L'ancien hockeyeur russe Vladislav Tretyak et l'ex-championne de patinage artistique Irina Rodnina ont allumé la vasque olympique à la fin de la cérémonie d'ouverture.

Place aux choses sérieuses

Même si j'en suis à mes cinquièmes Jeux olympiques, je suis toujours aussi émerveillé devant la qualité du spectacle offert lors de la cérémonie d'ouverture, comme c'était le cas vendredi à Sotchi.
Pour tout athlète, voir la vasque olympique s'allumer est le début d'une grande aventure. Imaginez lorsque ça fait huit jours que vous êtes sur place comme c'est notre cas.

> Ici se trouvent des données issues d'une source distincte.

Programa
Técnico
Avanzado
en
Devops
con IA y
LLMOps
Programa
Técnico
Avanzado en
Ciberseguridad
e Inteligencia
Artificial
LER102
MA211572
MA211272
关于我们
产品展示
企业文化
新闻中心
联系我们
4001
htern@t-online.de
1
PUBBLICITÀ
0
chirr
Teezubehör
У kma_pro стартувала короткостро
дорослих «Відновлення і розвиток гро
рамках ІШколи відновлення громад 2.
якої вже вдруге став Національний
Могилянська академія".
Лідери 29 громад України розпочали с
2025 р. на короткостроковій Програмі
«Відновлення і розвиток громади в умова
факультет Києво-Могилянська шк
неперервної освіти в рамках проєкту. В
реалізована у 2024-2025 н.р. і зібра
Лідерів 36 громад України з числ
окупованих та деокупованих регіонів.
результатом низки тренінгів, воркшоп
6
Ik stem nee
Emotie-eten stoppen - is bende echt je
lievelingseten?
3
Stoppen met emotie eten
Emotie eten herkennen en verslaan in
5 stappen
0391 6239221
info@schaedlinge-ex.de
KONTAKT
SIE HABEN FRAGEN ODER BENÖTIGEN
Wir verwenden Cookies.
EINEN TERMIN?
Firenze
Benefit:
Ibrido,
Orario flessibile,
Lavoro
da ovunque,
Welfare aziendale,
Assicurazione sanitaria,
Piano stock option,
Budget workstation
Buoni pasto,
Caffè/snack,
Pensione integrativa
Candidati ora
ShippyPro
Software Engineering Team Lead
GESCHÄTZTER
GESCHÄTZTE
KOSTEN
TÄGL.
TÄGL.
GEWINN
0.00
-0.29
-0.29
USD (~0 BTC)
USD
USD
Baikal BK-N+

On ne se sentait pas encore dans l'ambiance olympique, mais maintenant, c'est le temps de passer aux choses sérieuses.
J'avais donné congé à mes patineurs afin de leur permettre d'assister à la cérémonie, si ça pouvait les aider à se mettre dans le bain. Ce n'est pas tous les athlètes qui veulent y participer, parce que c'est long et très protocolaire, mais dans notre cas, tout le monde était réuni sous le stade olympique deux heures avant le début du spectacle.
Contrairement à mes autres Jeux, nous avons pénétré dans l'enceinte en plein centre du terrain. On ne s'y attendait pas, parce que personne ne te dit ce qui va arriver. Tout ce que tu sais, c'est qu'il va y avoir 40 000 personnes et que tu dois tourner à droite ou à gauche en suivant leur porte-drapeau. Dans notre cas, c'était Armin Zoeggeler, un lugeur qui en est à ses sixièmes Jeux. C'est une légende en Italie.

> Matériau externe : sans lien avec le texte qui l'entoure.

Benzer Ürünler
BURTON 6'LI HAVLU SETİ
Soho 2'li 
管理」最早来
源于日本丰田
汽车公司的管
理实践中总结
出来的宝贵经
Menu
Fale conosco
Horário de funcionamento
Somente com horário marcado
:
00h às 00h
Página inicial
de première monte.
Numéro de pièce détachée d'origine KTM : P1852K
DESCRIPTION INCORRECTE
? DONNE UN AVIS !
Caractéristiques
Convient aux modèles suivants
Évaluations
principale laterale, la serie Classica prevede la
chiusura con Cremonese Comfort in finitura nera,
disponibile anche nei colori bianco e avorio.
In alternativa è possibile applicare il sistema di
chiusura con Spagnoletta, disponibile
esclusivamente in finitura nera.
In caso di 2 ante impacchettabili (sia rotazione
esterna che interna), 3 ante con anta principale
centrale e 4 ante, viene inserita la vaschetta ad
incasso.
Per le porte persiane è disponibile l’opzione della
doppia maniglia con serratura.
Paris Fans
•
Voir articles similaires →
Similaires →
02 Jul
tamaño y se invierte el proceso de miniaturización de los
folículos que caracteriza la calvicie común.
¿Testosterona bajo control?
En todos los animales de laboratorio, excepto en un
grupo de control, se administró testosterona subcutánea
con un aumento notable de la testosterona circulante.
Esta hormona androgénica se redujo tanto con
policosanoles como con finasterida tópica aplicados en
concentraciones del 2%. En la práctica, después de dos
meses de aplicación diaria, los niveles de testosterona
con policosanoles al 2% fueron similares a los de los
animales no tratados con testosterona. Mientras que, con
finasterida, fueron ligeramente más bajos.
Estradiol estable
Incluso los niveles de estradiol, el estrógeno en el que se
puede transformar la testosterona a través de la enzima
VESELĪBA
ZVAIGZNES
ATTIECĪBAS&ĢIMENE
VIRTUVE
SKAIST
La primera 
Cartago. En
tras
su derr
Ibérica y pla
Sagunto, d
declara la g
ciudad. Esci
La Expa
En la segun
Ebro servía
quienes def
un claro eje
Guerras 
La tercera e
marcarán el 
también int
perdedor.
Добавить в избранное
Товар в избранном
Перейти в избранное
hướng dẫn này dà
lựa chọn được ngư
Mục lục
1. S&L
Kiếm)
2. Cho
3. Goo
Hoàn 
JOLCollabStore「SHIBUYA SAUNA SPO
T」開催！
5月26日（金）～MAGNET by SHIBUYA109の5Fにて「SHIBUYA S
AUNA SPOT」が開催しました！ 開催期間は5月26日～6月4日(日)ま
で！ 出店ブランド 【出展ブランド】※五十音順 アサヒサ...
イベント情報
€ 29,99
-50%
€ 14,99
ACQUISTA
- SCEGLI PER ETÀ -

Une fois assis, nous avons pu assister au spectacle et nous n'avons pas été déçus. J'ai particulièrement aimé le côté historique de la présentation. Ils n'ont pas hésité à aborder leur époque communiste. J'ai travaillé en Allemagne et il y a certains épisodes qui sont tabous. Ça n'a pas été le cas. Lorsque la petite fille a laissé aller son ballon rouge, j'ai interprété ça comme la Russie qui tourne la page sur cette époque et qui regarde vers le futur.
Les concepteurs ont beaucoup utilisé les hauteurs. Par exemple, il y avait ce train format géant qui passait à 100 pieds dans les airs, ou encore les statues flottantes qui représentaient les différentes disciplines. C'était très réussi. Pour ce qui est des jeux de lumières, ça ressemblait beaucoup à Vancouver.

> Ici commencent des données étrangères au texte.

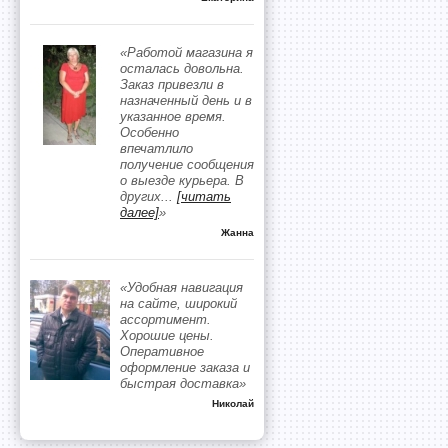
«Работой магазина я
осталась довольна.
Заказ привезли в
назначенный день и в
указанное время.
Особенно
впечатлило
получение сообщения
о выезде курьера. В
других
...
[читать
далее]
»
Жанна
«Удобная навигация
на сайте, широкий
ассортимент.
Хорошие цены.
Оперативное
оформление заказа и
быстрая доставка»
Николай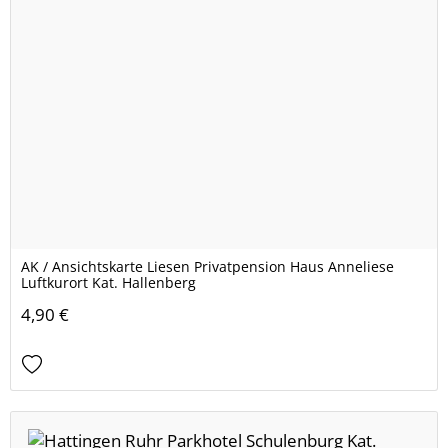
AK / Ansichtskarte Liesen Privatpension Haus Anneliese
Luftkurort Kat. Hallenberg
4,90 €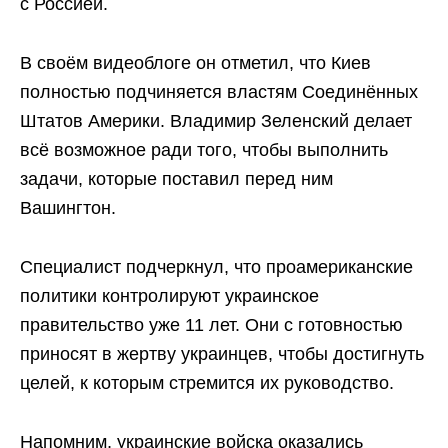
с Россией.
В своём видеоблоге он отметил, что Киев
полностью подчиняется властям Соединённых
Штатов Америки. Владимир Зеленский делает
всё возможное ради того, чтобы выполнить
задачи, которые поставил перед ним
Вашингтон.
Специалист подчеркнул, что проамериканские
политики контролируют украинское
правительство уже 11 лет. Они с готовностью
приносят в жертву украинцев, чтобы достигнуть
целей, к которым стремится их руководство.
Напомним, украинские войска оказались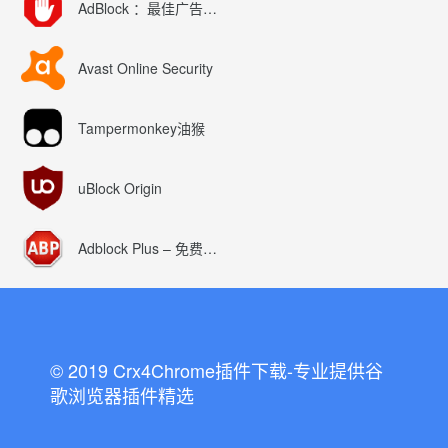
AdBlock ：最佳广告拦截工具
Avast Online Security
Tampermonkey油猴
uBlock Origin
Adblock Plus – 免费的广告拦截器
© 2019 Crx4Chrome插件下载-专业提供谷
歌浏览器插件精选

D'ailleurs, c'est très difficile pour moi de dire laquelle de mes cinq cérémonies a été la meilleure. Les époques sont différentes et les technologies aussi. C'était impossible de faire à Nagano ce qui a été réalisé mercredi. Chaque pays donne sa propre couleur au spectacle. À Turin, il y avait une Ferrari, à Salt Lake City il y avait le groupe KISS et à Vancouver, il y avait des castors et des Amérindiens.
C'est Vladislav Tretiak qui a allumé la vasque. C'était un bon choix, avec quatre participations aux Jeux et trois médailles d'or. Pour nous, les Canadiens, c'est un nom légendaire. Mais les Italiens à côté de moi n'avaient aucune idée de qui il était. Disons que le hockey n'a pas la même importance en Italie!
À l'heure où vous lirez ces lignes, mes patineurs seront de retour à l'entraînement en vue des compétitions de vendredi. Un test de dopage est même au menu.